Flamingo site in peril near Mumbai

Meena Menon

Bridge at a spot where 15,000-20,000 of them come annually

The area is designated an Important Bird Area Numbers have been rising since the 1990s

MUMBAI: With the long-pending Mumbai Trans Harbour Link (MTHL) project making progress, the fate of the flamingo habitat at Sewri Bay is almost sealed. Pre-qualification bidders for the project have been selected.

The Rs. 4,000-crore project involves building a 22-km bridge from Sewri in central Mumbai to Nhava, in Navi Mumbai (New Bombay). It will be built over an expanse of water that attracts thousands of migratory flamingoes every year, including the lesser flamingo, an endangered species.

The six-lane MTHL will be the world's longest sea bridge, after the two bridges at Hanzhou near Shanghai. The Maharashtra Government has appointed the Maharashtra State Road Development Corporation (MSRDC) as the agency to implement the project on a build-own-transfer (BOT) basis.

Minister for Public Works Anil Deshmukh said several studies had been done in the last 30 to 35 years vis-à-vis the project. It was recommended by a steering group under J.R.D. Tata appointed by the Maharashtra Government in 1980. The MSRDC conducted an environment impact assessment and a techno-feasibility study. He said these "comprehensive" environment studies were submitted to the Ministry of Environment and Forests (MoEF), which issued environmental clearance on March 11, 2005.
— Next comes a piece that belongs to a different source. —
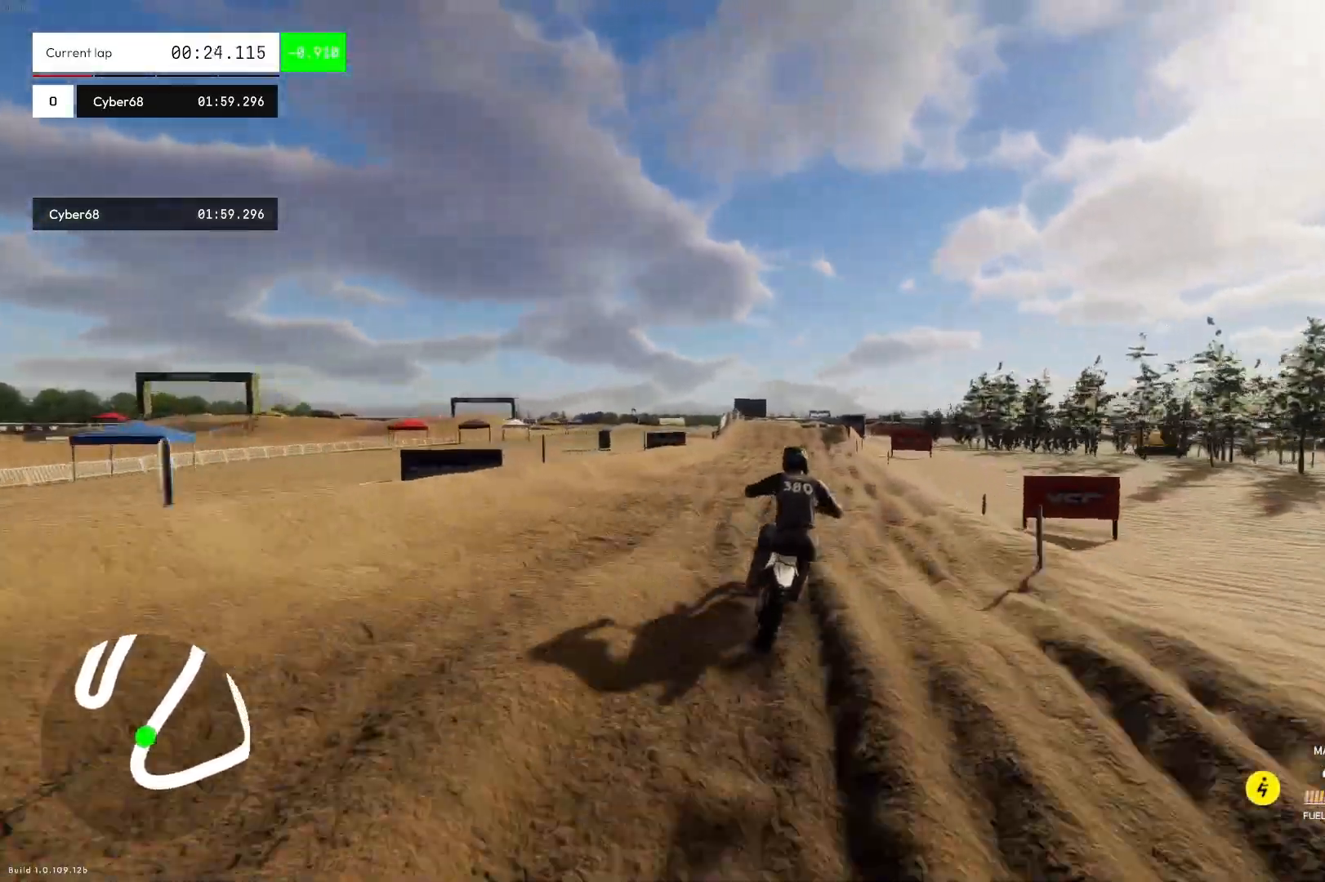
{"buttons": ["R2"], "left_stick": "up", "right_stick": "center", "events": []}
The MSRDC invited bids for pre-qualification of entrepreneurs by advertising for global tenders. While six consortia submitted pre-qualification bids, only three were approved. The bids will be received in three months and work is likely to be awarded in December 2006.
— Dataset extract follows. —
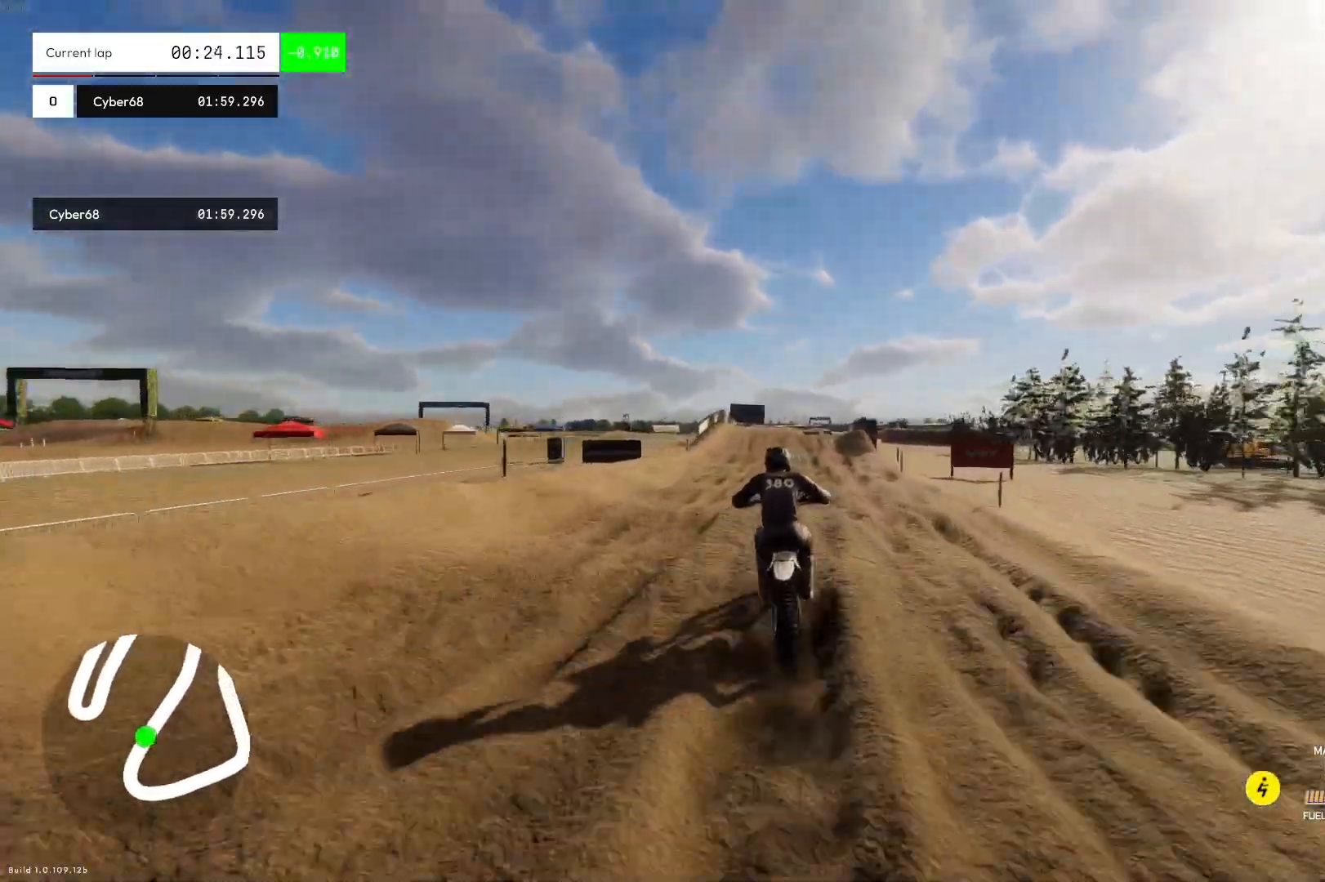
{"buttons": ["R2"], "left_stick": "up", "right_stick": "center", "events": []}
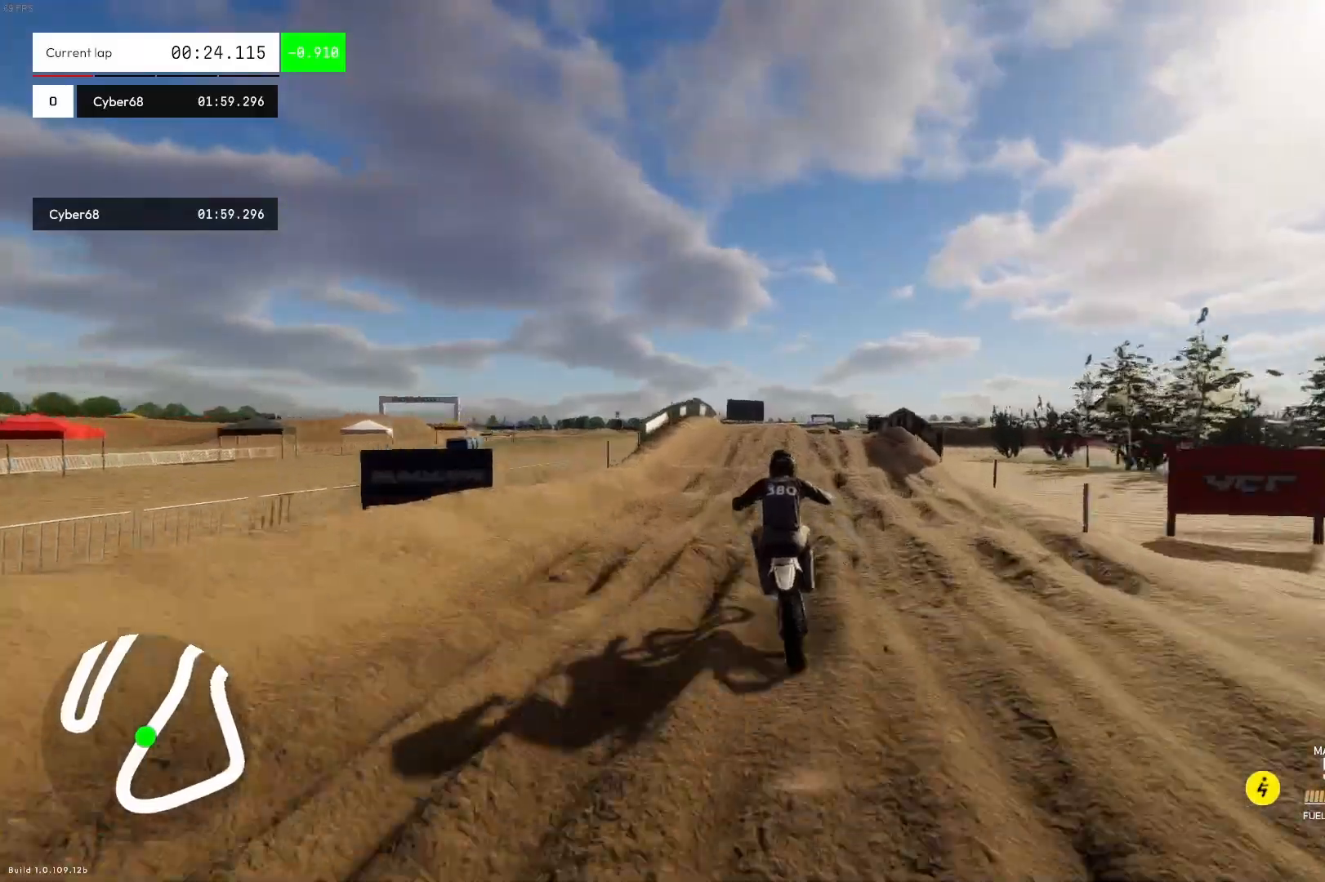
{"buttons": ["R2"], "left_stick": "up", "right_stick": "center", "events": []}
Environmentalists are opposed to the trans-harbour link, as the bridge will be built at a spot where 15,000 to 20,000 flamingoes come every year.

Sunjoy Monga, naturalist, who launched a campaign to save Mumbai's flamingoes last year, said about 95 per cent of the birds that migrated were lesser flamingoes, a threatened species. The lesser flamingo prefer brackish water, are habitat-specific and spend nearly eight and a half months at Sewri each year. The number of flamingo visitors has risen steadily since the 1990s. The Bay is shallow, sheltered and has appropriate food for the flamingoes.

According to the clearance guidelines issued by the MoEF, silence zones must be created about 2 km from Sewri. As the Elephanta Caves are situated about 3 km from the proposed sea link, the Archaeological Survey of India too needed to give a no objection certificate which has come. The concept of "silence zones" was meaningless, Mr. Monga said. "You are building such a huge bridge and you cannot rule out the amount of work and noise that will be generated. The construction will irrevocably alter the nature of the Bay."

The environmentalists are not against the Trans Harbour Link per se. Two years ago, they had suggested that the bridge be realigned to save the birds.

The area is designated an Important Bird Area (IBA) and is a popular spot for viewing birds.